A primeira vez que Ava viu aquela garota andando pelo jardim foi há duas semanas. Primeiro tinha achado que era Adelia por causa dos longos cabelos dourados – era muito baixa para ser confundida com Augustine –, mas então, ao se aproximar, ela percebeu que se tratava de um fantasma. Inicialmente ficou surpresa, não pelo fato de poder vê-la, afinal, Ava podia ver e falar com espíritos desde que se entendia por gente, mas sim por vê-la aqui, no castelo, onde os espíritos eram poucos.
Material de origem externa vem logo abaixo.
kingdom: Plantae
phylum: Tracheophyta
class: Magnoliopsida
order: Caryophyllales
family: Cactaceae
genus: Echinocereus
            Na sua antiga casa, uma mansão antiga nos arredores de uma pequena cidade, havia um pequeno cemitério familiar. Então, desde pequenininha, Ava era vista conversando com suposto familiares mortos. A bisavó Marie Therese era uma visita constante. Ela vinha com uma peruca alta e dura, o rosto todo branco pelo pó e os lábios cuidadosamente pintados de vermelhos. Gostava de se vangloriar dos seus passos de dança e então falar mal de uma mulher a quem chamava de aquela meretriz.        

            Sua mãe tinha ficado apavorada quando Ava contou com quem andava falando de noite. Mandou-a rezar a noite inteira, mas isso não impediu que outros fantasmas viessem ao seu encontro. Aqui no castelo ela mal os via, às vezes, quando estava tocando piano em um dos salões, podia ver um casal translúcido rodopiar e então desaparecer. Outras vezes, na cozinha, uma senhora barulhenta passava através das paredes dando ordens a criados que não estavam ali. Contudo, nenhum deles nunca tinha falado com ela, na verdade, nunca a tinham sequer notado.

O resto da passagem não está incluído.